弁当・惣菜はバラエティに富んで美味そうだ。
焼きめし、のり弁、メンチカツ、唐揚げ、スパサラ、お好み焼きもええな。
親子丼とコロッケに着地。
ここからは県道264号を北上する。
汗見川に沿って緩やかに上り、白髪隧道で愛媛県へと抜けるのだ。
「汗見川ふれあいの郷清流館」手前のここが高知県側最後の自販機である。
次は愛媛県側へ下るまで水分補給はできないので真夏は要注意。
汗見川の清流を横目にジリジリと上る。
このあたりどんな景色を見てたのか、どんな気分でいたのかほとんど思い出せない。
長時間ペダルをクルクル回すだけの超ミニマルな運動のせいで、脳が思考をエスケープしていたらしい。
身体的には苦痛を感じているが、頭は半分寝ているのだ。
チャリで坂を上るのは好きだけど、「ヒルクライマー」とか「坂バカ」という言葉はしっくりこない。
スポ根ではなくどちらかと言えばスピったノリだから、ボクはこの遊びをチャリ禅と呼んでる。

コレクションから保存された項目
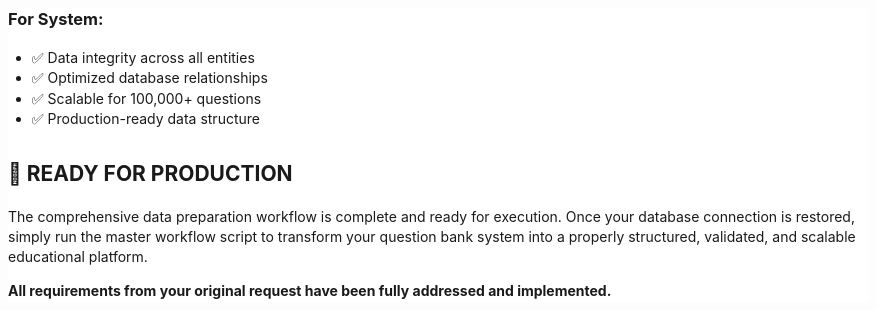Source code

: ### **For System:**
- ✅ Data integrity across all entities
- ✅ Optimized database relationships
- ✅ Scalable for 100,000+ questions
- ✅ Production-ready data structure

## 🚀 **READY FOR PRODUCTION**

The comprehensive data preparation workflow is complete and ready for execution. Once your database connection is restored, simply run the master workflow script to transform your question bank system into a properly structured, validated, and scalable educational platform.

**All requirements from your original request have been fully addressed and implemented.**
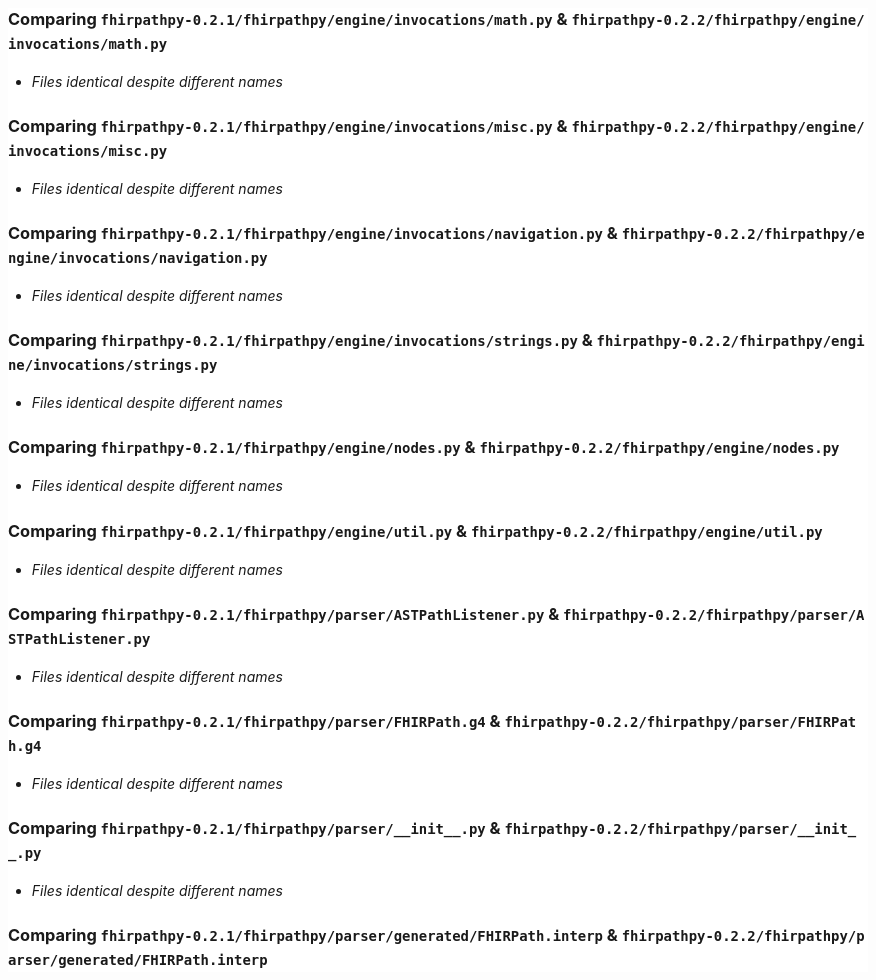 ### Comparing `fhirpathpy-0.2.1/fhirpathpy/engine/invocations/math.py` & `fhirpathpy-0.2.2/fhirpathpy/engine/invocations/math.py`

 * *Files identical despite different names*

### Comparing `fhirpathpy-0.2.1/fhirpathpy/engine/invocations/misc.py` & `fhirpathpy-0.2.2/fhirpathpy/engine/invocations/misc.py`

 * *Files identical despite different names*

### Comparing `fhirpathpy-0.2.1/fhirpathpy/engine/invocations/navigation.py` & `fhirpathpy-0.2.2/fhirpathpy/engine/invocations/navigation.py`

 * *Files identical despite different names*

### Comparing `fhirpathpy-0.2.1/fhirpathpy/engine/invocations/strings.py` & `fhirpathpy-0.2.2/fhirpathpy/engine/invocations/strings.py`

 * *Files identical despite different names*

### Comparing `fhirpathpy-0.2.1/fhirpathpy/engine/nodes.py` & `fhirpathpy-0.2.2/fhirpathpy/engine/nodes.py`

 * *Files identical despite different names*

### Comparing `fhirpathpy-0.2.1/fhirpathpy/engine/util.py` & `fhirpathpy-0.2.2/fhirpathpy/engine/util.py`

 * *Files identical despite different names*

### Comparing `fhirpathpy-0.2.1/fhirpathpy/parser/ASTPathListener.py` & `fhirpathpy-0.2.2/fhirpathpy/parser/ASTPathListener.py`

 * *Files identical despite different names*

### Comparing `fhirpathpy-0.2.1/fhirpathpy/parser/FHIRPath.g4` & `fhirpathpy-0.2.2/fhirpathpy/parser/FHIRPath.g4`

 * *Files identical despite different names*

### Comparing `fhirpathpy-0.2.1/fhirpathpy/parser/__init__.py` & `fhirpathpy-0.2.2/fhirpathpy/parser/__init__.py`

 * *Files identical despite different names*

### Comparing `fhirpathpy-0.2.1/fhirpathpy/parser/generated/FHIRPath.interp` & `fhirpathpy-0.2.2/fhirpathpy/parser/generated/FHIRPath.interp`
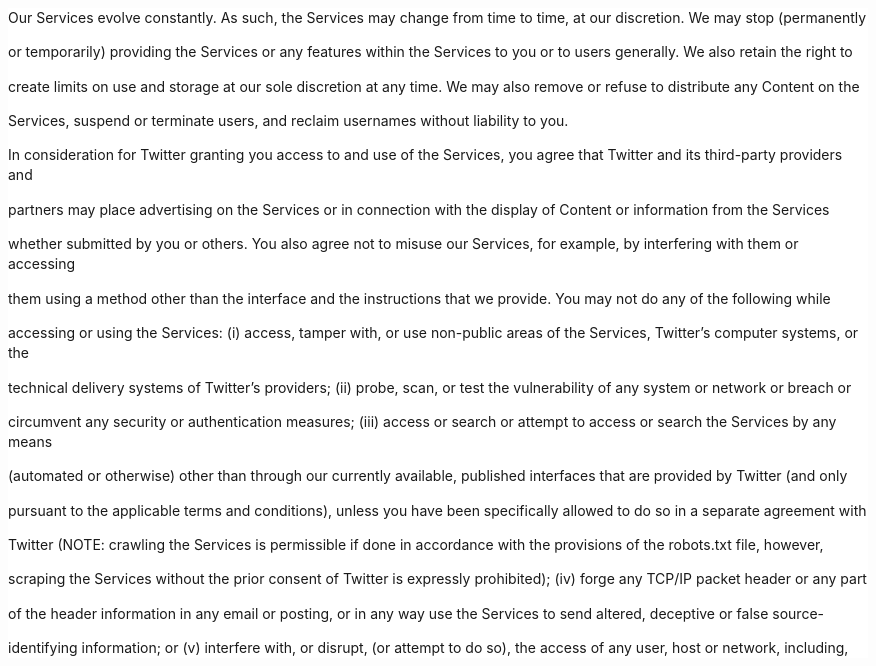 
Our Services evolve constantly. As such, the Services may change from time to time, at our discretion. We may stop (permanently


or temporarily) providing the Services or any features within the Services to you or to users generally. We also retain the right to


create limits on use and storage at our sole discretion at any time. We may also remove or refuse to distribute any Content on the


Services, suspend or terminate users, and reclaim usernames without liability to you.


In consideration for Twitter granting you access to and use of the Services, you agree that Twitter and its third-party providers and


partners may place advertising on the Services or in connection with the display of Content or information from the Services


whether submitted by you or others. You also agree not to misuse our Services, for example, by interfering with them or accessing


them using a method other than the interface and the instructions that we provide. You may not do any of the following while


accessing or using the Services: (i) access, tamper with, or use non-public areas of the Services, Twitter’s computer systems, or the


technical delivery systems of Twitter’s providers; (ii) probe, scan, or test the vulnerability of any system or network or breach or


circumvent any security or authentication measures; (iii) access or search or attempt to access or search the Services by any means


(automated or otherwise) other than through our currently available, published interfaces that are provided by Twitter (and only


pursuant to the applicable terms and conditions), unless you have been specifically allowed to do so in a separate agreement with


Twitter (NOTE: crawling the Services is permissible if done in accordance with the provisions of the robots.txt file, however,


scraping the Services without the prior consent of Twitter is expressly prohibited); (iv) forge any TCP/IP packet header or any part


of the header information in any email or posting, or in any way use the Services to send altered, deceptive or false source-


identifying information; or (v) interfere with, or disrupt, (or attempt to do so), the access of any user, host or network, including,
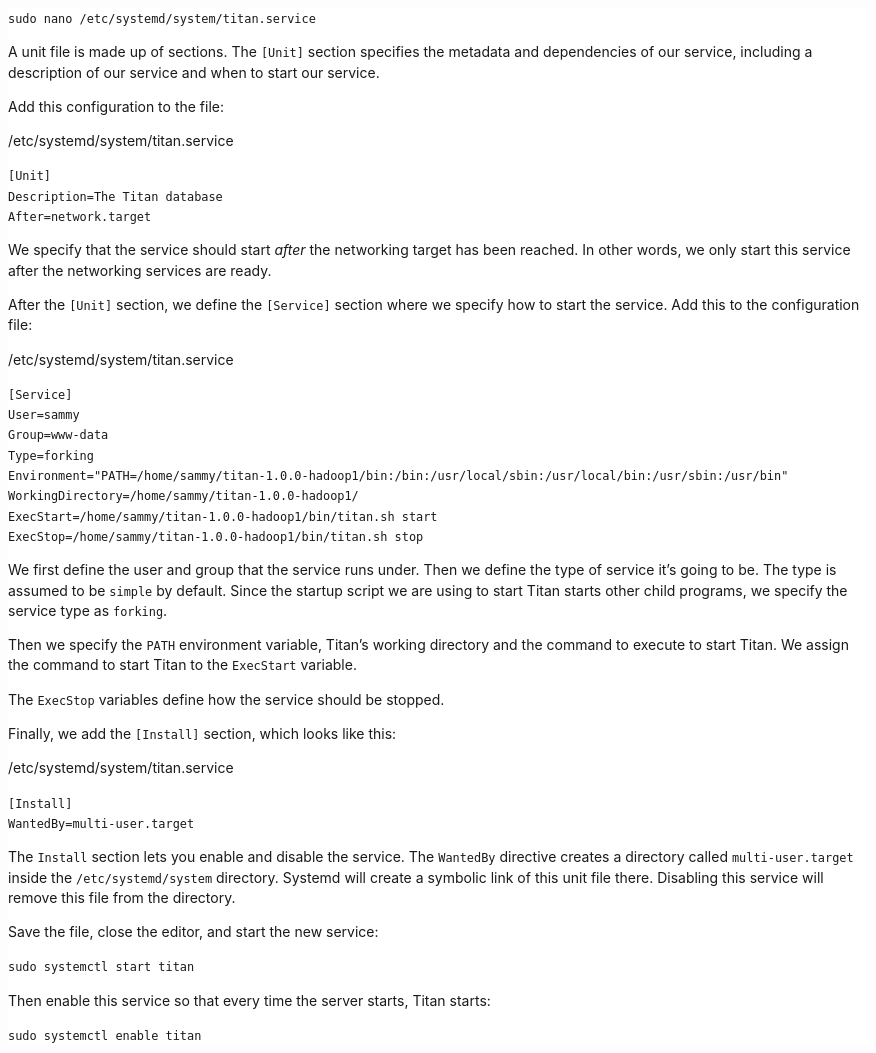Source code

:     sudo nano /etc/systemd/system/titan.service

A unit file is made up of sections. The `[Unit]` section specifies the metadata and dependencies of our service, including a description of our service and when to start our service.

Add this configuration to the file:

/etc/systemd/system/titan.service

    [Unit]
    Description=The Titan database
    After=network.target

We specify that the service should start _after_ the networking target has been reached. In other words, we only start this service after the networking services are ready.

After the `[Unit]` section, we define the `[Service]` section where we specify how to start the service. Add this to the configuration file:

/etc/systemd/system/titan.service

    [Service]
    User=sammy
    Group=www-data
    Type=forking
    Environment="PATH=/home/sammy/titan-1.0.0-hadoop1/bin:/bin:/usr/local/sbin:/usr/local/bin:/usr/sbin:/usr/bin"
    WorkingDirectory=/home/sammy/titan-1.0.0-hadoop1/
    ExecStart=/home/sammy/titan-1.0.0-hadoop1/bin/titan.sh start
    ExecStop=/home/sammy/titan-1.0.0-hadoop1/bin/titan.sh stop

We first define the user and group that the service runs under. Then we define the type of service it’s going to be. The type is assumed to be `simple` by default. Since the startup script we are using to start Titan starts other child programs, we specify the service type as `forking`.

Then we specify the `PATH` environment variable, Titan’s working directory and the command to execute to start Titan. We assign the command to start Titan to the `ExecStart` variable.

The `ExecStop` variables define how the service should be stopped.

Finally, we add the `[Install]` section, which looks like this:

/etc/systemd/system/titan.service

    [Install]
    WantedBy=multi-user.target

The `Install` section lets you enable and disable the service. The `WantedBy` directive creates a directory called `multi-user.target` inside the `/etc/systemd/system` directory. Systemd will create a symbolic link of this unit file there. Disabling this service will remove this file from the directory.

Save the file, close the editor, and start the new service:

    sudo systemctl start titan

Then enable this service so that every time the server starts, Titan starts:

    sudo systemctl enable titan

_課題_.
A. 文書抜粋によると、高知県側最後の自販機はどの施設の手前にあるか。
B. 次の記述 (i)〜(iii) が文書抜粋の内容と一致するか判定せよ。それぞれ「はい」か「いいえ」で答え、根拠となる文書抜粋の語句をそのまま引用すること。(i) ここからは県道264号を南下する。(ii) 白髪隧道を通って愛媛県へ抜ける。(iii) この遊びは「坂バカ」と呼ばれている。

_解答_.
A. 「汗見川ふれあいの郷清流館」の手前。

B.
(i) いいえ:「ここからは県道264号を北上する。」
(ii) はい:「白髪隧道で愛媛県へと抜けるのだ。」
(iii) いいえ:「ボクはこの遊びをチャリ禅と呼んでる。」